The Belgian national soccer team has canceled plans to release an official song for the World Cup under pressure from women’s rights groups, sponsors and government officials who argued that the chosen artist’s lyrics have been historically sexist and misogynistic, according to multiple reports.
The Royal Belgian Football Association initially resisted efforts to prevent Damso’s music from representing the country in Russia this coming June, arguing in a since-deleted statement on Tuesday that it would not be held “hostage” by the Women’s Council and other groups, but the organization reversed course on Friday, parting ways with the Belgian Congolese rapper, per the Associated Press.
The Belgian national team announced its partnership with Damso in November. The Women’s Council lobbied against the rapper’s “lyrics full of disgust, of contempt and verbal violence towards women,” issuing an open letter to the team’s corporate sponsors. “What does this say about our society?” the letter said. “That we don’t have any problems with hate speech toward half of humanity?”
At least three sponsors publicly denounced the rapper’s obscene lyrics, according to the AP.
After the national team stood by Damso earlier this week, Belgium’s minister of equal opportunity, Zuhal Demir, penned a Facebook post that quoted the rapper’s misogynistic and xenophobic lyrics, suggesting the language would be prosecutable if uttered outside a recording studio.
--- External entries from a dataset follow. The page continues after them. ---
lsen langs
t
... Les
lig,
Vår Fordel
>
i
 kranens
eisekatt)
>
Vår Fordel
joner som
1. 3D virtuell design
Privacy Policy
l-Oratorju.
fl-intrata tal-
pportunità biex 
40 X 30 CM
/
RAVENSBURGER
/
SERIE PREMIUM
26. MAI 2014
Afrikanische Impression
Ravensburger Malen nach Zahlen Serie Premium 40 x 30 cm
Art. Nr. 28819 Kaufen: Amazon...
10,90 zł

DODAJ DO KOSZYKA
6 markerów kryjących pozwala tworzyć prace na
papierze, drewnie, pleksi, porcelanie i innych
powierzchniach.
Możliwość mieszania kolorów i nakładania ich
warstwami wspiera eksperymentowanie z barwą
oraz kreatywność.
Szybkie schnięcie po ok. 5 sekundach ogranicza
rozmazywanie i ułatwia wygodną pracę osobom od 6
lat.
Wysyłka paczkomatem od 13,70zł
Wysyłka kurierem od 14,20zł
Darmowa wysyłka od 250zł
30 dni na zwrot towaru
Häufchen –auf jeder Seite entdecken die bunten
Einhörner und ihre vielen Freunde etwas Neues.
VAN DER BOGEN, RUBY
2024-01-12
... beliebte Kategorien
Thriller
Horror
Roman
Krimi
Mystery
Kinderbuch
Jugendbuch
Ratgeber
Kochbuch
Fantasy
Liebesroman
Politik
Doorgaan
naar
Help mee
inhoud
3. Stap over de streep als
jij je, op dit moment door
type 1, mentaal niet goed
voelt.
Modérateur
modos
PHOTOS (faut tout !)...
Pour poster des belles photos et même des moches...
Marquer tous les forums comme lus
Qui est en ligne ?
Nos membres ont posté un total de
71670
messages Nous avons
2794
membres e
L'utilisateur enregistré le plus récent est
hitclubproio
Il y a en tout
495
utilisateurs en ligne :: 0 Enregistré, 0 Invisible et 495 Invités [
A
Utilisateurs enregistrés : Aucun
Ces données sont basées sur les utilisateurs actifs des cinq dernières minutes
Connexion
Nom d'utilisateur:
The country outlawed “gendered insults and sexist intimidation” in 2014, according to The New York Times.
“What does this say about our society?” Demir wrote. “That we don’t have any problems with hate speech toward half of humanity?”
Likewise, Belgian vice premier Alexander De Croo told Parliament on International Women’s Day that the national team would be wise to “choose a role model that inspires, not one that discriminates.”
“If they would use all their media powers to promote many Belgian artists instead of criticizing one, Damso wrote of his critics on Twitter on Wednesday, “Belgium would not be the same anymore.”
The rapper drew support from free-speech proponents.
Less than 48 hours later, the Royal Belgian Football Association and Damso parted ways in a “mutual agreement,” according to a statement on the team’s website: “We especially wish to apologize to all those who felt offended, discriminated against or diminished by the choice of the artist in question.”
The statement continued to denounce “the social controversy” as a distraction “from everything that matters to the Belgian Football Union,” including “respect, integrity and anti-discrimination.” The team added, “Unfortunately, this implies that there will be no official song for the 2018 World Cup.”